P.S.: Muscle mass burns almost three times as much energy as fat tissue, even at rest.

How do you know which foods contain how many calories?

The nutrition table on all food packaging shows the calories (kcal) per 100 g and serving. You can also find the amount of nutrients, such as carbohydrates, fat, protein and salt. The nutrition table also shows how high the proportion of calories is in relation to the average daily requirement of 2,000 kcal.

Foods such as meat, nuts, vegetable oils, avocado, butter, high-fat dairy products, dried fruit, fruit juices, pasta, rice, muesli and legumes have a medium to high energy density.

Conversely, fruit, vegetables, lean meat and low-fat dairy products have a lower energy density. They often also contain less fat.

Empty calories are mainly found in sweet drinks, alcohol, desserts, salty snacks and fast food.

You can also find detailed nutritional information on various foods, for example, in the Swiss Food Composition Database (Schweizer Nährwertdatenbank).

To the Swiss Food Composition Database

Save calories with the Helsana Coach app

In the Helsana Coach app, you’ll find exciting content on nutrition, exercise and mindfulness. For example in the “Saving Calories Made Easy” unit, you’ll discover how you can easily cut calories in everyday life – without having to give anything up.

How useful is calorie counting?

Counting calories is useful when you want to get an accurate sense of the energy you’re consuming.
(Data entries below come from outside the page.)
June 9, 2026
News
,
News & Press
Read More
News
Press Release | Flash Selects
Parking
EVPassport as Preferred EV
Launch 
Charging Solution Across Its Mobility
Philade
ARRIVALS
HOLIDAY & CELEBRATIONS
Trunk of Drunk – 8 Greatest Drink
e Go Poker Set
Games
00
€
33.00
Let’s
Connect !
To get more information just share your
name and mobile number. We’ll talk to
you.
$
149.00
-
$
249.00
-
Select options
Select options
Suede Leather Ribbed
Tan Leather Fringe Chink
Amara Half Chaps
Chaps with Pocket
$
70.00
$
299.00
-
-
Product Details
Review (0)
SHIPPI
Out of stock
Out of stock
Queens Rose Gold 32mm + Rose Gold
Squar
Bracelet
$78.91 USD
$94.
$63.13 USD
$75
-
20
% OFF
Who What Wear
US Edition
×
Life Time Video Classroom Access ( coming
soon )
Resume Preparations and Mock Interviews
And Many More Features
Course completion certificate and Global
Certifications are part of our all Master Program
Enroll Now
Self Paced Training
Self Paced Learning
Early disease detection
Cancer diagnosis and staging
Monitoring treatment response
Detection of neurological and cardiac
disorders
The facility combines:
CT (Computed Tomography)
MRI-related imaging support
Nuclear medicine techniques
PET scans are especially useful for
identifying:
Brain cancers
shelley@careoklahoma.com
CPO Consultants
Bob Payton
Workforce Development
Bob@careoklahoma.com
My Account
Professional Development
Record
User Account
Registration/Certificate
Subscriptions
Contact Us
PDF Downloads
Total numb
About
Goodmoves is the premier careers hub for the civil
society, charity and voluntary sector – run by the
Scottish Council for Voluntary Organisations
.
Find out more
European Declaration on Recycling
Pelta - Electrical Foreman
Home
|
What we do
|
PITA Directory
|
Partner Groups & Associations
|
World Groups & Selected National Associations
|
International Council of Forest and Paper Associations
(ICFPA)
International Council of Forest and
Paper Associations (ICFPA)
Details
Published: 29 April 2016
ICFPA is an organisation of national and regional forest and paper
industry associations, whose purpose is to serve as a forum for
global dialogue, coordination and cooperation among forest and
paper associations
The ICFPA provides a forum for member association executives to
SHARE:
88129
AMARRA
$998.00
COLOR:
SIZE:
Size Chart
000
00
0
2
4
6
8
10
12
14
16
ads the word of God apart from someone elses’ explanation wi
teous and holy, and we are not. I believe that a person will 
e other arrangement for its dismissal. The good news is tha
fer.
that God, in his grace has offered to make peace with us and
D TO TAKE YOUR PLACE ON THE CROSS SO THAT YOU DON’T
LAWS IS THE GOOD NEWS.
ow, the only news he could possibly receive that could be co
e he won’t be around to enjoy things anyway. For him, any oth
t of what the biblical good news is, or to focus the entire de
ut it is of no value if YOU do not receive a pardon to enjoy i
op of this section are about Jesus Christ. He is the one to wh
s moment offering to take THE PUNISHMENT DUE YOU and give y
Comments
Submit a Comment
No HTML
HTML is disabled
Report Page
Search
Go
This can be important when you start to change your diet or if you feel that you are not gaining or losing weight, even though you think you’re already doing enough to achieve this. Generally, however, you don’t need to make an effort at calorie counting if you eat a balanced diet.

Tips for a balanced diet

Counting calories comes with several challenges:

  • Calorie counting is time-consuming. You need to weigh all the quantities to calculate the exact calorie count. However, this isn’t possible if you’re eating out.
  • If you want to count calories, you’ll need to know exactly how much you consume. This is often over-estimated. Even fitness trackers only provide approximate information on this.
  • The amount of calories says nothing about how many valuable nutrients a food provides. Or how long it fills you up for. That's why it makes more sense to pay attention to quality, not quantity.

Calorie counting can also lead to compulsive eating, or in the worst case, to an eating disorder. The joy in eating is diminished because the focus is only on the number of calories. Individual foods are quickly judged as bad or even forbidden. This is not good for either physical or mental well-being. It is therefore better to eat intuitively. In other words, listen more to your body’s own feelings of hunger and fullness. And pay attention to what your body needs or what you feel like eating.